Она подумала, что вот уже две тысячи лет живёт она в семье Селорна и всё это время её родственники не перестают обсуждать и, чего уж говорить, осуждать её работу и… хм, работодателя. Таковы эалы – добровольные затворники своих лесов, любящие всё созданное «своими руками», будь то вещи или законы, и не терпящие влияния других культур и народов. Да, то что Селорн позволил провести под своей крышей День Тысячи Свечей – поистине великое чудо…
– Нам всё равно этого не понять! – недовольно фыркнула её собеседница, раздражённо дернув хвостом. – Но я тебя предупредила: с отцом что-то не так.
Аниаллу молчала.
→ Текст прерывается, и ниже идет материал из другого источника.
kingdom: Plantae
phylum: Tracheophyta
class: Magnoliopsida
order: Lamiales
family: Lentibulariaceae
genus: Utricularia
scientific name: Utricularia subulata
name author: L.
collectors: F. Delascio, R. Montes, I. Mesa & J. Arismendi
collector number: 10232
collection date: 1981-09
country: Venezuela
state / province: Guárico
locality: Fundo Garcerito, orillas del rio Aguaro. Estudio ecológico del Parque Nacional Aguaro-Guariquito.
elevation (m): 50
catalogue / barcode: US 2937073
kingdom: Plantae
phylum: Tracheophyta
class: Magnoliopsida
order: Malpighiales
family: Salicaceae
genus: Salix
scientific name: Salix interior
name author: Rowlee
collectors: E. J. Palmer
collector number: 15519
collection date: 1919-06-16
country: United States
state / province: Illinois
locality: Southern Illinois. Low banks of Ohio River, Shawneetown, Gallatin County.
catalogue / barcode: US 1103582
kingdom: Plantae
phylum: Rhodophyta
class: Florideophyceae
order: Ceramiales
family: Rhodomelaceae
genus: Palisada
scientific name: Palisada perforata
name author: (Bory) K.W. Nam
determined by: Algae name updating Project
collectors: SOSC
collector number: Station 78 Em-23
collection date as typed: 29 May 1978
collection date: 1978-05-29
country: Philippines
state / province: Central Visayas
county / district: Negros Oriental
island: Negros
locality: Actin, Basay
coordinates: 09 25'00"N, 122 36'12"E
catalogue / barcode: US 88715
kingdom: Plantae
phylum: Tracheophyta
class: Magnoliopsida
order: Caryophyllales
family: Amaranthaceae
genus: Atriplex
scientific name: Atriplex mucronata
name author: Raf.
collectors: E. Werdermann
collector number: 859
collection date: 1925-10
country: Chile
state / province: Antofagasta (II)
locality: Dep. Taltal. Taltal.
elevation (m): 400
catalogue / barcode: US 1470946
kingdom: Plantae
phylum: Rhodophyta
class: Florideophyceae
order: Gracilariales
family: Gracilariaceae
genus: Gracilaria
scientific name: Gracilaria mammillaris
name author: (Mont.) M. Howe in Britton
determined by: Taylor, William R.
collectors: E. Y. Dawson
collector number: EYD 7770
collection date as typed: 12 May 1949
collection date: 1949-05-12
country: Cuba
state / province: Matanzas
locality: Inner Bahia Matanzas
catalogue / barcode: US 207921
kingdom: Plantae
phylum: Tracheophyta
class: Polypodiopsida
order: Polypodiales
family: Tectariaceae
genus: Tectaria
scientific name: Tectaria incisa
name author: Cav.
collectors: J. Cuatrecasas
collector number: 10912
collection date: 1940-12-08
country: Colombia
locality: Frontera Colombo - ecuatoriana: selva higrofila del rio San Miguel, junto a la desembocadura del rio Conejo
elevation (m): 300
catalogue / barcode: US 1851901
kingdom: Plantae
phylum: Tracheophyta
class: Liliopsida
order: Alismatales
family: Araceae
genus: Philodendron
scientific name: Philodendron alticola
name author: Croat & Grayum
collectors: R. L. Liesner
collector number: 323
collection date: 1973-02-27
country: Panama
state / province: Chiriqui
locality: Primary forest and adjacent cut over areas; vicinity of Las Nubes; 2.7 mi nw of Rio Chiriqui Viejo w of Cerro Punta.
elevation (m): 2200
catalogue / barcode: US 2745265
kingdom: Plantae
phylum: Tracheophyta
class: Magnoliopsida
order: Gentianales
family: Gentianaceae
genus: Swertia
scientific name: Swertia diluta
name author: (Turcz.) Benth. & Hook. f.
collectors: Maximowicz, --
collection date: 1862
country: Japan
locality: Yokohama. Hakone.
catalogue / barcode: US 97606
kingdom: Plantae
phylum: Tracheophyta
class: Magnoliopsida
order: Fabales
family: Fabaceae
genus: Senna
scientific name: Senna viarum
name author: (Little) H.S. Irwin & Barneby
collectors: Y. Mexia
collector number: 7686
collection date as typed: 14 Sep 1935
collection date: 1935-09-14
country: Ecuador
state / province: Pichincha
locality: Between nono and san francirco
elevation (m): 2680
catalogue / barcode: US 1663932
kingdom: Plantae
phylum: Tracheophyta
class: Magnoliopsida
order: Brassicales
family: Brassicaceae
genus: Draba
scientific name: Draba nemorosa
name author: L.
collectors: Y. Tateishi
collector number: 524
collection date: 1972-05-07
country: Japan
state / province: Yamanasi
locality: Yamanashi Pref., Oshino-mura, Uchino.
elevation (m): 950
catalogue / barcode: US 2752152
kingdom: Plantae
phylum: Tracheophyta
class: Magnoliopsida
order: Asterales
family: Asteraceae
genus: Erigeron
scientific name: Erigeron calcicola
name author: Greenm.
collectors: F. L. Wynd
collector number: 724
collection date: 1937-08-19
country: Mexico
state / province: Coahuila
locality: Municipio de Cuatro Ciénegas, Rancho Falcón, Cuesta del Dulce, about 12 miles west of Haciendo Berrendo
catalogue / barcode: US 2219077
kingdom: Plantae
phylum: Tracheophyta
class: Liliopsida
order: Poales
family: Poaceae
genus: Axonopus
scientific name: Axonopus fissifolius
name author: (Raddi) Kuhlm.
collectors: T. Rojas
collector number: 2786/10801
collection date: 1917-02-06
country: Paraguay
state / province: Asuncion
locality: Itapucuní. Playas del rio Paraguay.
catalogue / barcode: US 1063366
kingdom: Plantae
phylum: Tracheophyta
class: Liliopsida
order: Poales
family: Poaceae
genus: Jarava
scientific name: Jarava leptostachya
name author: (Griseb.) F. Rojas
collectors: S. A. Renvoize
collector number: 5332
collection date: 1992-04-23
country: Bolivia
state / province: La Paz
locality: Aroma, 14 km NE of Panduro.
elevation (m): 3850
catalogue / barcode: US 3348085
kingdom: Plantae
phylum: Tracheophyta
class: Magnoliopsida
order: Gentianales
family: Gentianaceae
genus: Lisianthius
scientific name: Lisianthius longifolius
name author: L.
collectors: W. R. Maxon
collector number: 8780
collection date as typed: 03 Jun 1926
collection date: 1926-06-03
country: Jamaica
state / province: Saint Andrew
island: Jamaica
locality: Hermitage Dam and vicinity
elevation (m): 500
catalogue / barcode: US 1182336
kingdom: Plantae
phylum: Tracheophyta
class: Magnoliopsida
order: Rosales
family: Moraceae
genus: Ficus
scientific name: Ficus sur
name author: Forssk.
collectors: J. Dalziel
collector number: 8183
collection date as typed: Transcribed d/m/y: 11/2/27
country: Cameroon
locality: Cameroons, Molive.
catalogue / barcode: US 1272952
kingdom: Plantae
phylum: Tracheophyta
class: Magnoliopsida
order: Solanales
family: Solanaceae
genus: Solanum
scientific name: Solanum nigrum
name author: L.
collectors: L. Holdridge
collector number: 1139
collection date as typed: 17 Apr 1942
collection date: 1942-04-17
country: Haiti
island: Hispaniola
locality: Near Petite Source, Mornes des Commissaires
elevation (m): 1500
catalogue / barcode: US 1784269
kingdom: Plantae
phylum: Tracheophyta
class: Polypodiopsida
Она не знала, что сказать и чем помочь Селорну или Ирере.
– Быть может, надо поставить в известность Совет? – на обычно непроницаемом лице Иреры отразилось всё волнение, которое мучило её долгие дни.
– Ты на самом деле считаешь, что все так серьёзно?
– Более чем, – уже совершенно спокойным голосом сказала вторая дочь. – Его гнев был велик, но нам удалось его переубедить. Он ведёт себя как-то не по-алайски… Нет, правы владыки Великого леса и затворники Руала – чужеземцы только вредят нам. Нельзя допускать их в наши города!
– Не стоит сообщать всему Совету, – сказала Аниаллу, пропустив гневную реплику своей собеседницы мимо ушей (стоило тал сианай вступить с ней в диалог на подобную тему, и неизвестно, чем бы это закончилось). – Расскажи всё Кеану или Кеаре, они оба поймут и, я уверена, найдут способ помочь.
Ирера повернулась спиной к парапету, чтобы никто не смог увидеть то, что сказали Аниаллу её руки: «Мне кажется, что с ним происходит то же самое, что с людьми из Канирали».
– Он алай. Такое невозможно, – ответила Аниаллу на языке жестов. Никому не следовало быть свидетелем подобного разговора, а учитывая, что дом ан Ал Эменаит был полон телепатов, спрятать здесь свои руки было куда проще, чем мысли.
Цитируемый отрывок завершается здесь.